This history of the Women’s Co-operative Guild celebrates the 100th birthday of a remarkable organisation. When the Guild was founded in 1883, working class women had no public voice and were widely exploited at work and in the home. The Guild quickly became one of the first radical feminist groups to identify and challenge sexual prejudice and oppression, and to fight for change. Guildswomen were active in the campaign for maternity benefit, and improved infant and child care facilities. They defied convention by demanding easier divorce, and in the 1930’s bravely supported the Peace Movement by initiating the White Poppy Campaign. By 1939 the Guild’s 87,000 belonged to an organisation of national reputation and importance.
After the upheavals of the war the Guild found it difficult to compete with other claims on women’s free time, and met new problems associated with the decline in the number of Co-operative outlets. Nevertheless, Guildswomen continued to campaign vigorously for a wide range of radical social policies. The Guild continues to provide an outlet for the campaigning, creative and caring interests of its thousands of members.
The stirring events of the Guild’s foundation and its campaigns, as well as its adjustments to the changing social and economic environment of recent decades, are recounted in this centenary history.
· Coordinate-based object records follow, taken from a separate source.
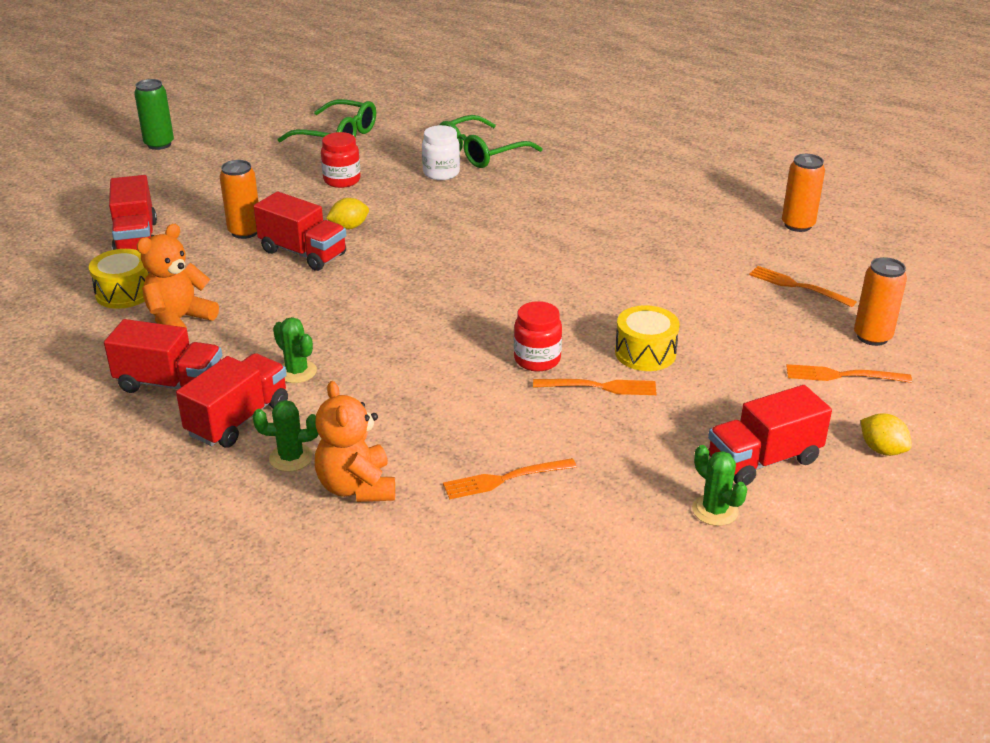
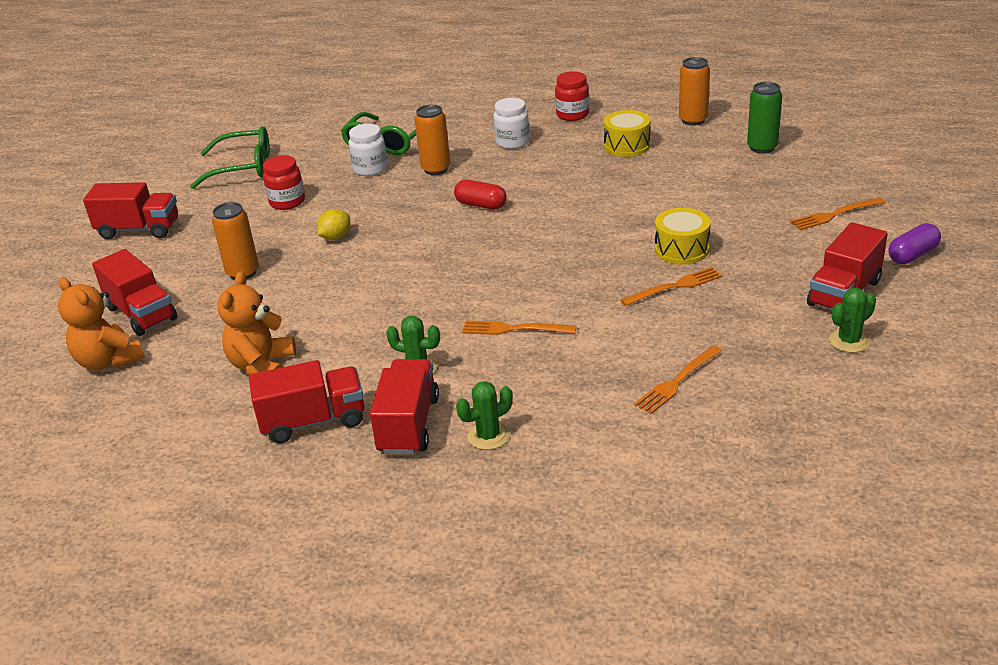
camera: 25 degrees left, 0 degrees up
yellow drum [89,249,149,309] -> yellow drum moved to [604,110,651,157]
green can [134,79,174,150] -> green can moved to [747,82,782,154]
red truck [254,192,346,271] -> red truck moved to [83,182,178,239]
orange teddy bear [315,381,395,502] -> orange teddy bear moved to [58,277,145,370]
red jar [514,301,562,371] -> red jar moved to [555,71,589,121]
green cactus [692,445,748,526] -> green cactus turned 60 degrees counterclockwise [829,288,876,353]
orange fork [749,266,857,307] -> orange fork moved to [462,321,576,335]
orange can [854,257,907,346] -> orange can moved to [415,105,451,175]
yellow lemon [861,413,912,456] -> purple capsule [888,223,941,264]
none -> red capsule [454,180,507,209]
none -> white jar [493,98,530,149]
The book will be of special interest to Guild members, but it will also appeal to anyone with a concern for women’s role in society. It is also an important addition to the academic literature on the women’s movement.
From the back cover
The Co-operative Women’s Guild ceased to be a national organisation in June 2016. At a special general meeting in Coventry on 6 October 2015 a proposal to dissolve, put forward by the guild’s national executive committee (NEC), was carried by 27 votes to 3. Local branches can continue their activities.